My pattern is in my mind. I see it all the time I’m working and it comes out perfectly on the birch bark.
— ANGELIQUE MERASTY
Angelique Merasty (1924-1996) produced countless birch bark bitings, and over 40 of those are part of the Gallery’s Permanent Collection. These compositionally complex and intricate works were featured in the 1983 exhibition, entitled Wigwas: Bark Biting by Angelique Merasty.
Born in Beaver Lake, MB, Merasty was a member of the Peter Ballantyne band, a Woodland Cree First Nation in Northeast Saskatchewan. She learned the art from her mother Susan Ballantyne (who also taught Susan Custer) and from watching competitions amongst women in and around her home. Over time, she visualized the entire image before biting into the bark.
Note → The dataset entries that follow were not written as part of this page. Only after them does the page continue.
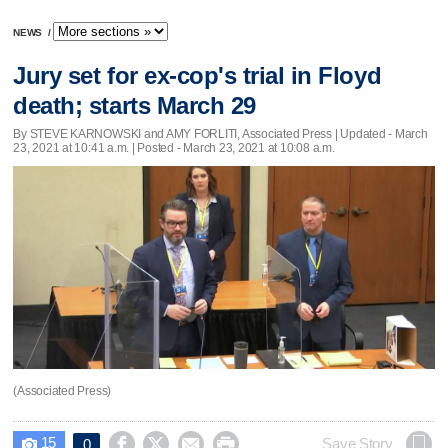
NEWS
/
Jury set for ex-cop's trial in Floyd
death; starts March 29
By STEVE KARNOWSKI and AMY FORLITI, Associated Press |
Updated
- March
23, 2021 at 10:41 a.m. | Posted - March 23, 2021 at 10:08 a.m.
(Associated Press)
15




Save Story
0

She developed a distinctly characteristic style that included floral variations, as well as animals, such as insects, hummingbirds, fish, rabbits, owls, ants, beavers, mice, and butterflies. She also applied bitings as decorative elements to the exteriors of bark containers.
Angelique’s husband Bill collected birch bark from the forest around their home in Beaver Lake during the spring season, when it proved easier to peel and supple enough to retain tooth prints. The ideal bark has up to ten layers, and often five or six would prove suitable for biting. Merasty selected thin pieces that suited her vision and then folded each piece numerous times, applying bite marks along the folded lines to make her designs. From time to time, she changed the intensity of the bite to suit the size or detail of the composition.
Pinprick perforations make up the design, and the bark’s textured surface acts as the background. The bark “transparency” was considered complete upon Merasty holding the bark up to the sun so that it warmed to the light and the bite marks became infused with sunshine.
Merasty’s artworks are located in collections around the world, such as the Manitoba Museum, the Smithsonian Institute in Washington, DC, as well as in Britain and Germany. Of her work, Merasty stated, “My pattern is in my mind. I see it all the time I’m working and it comes out perfectly on the birch bark.”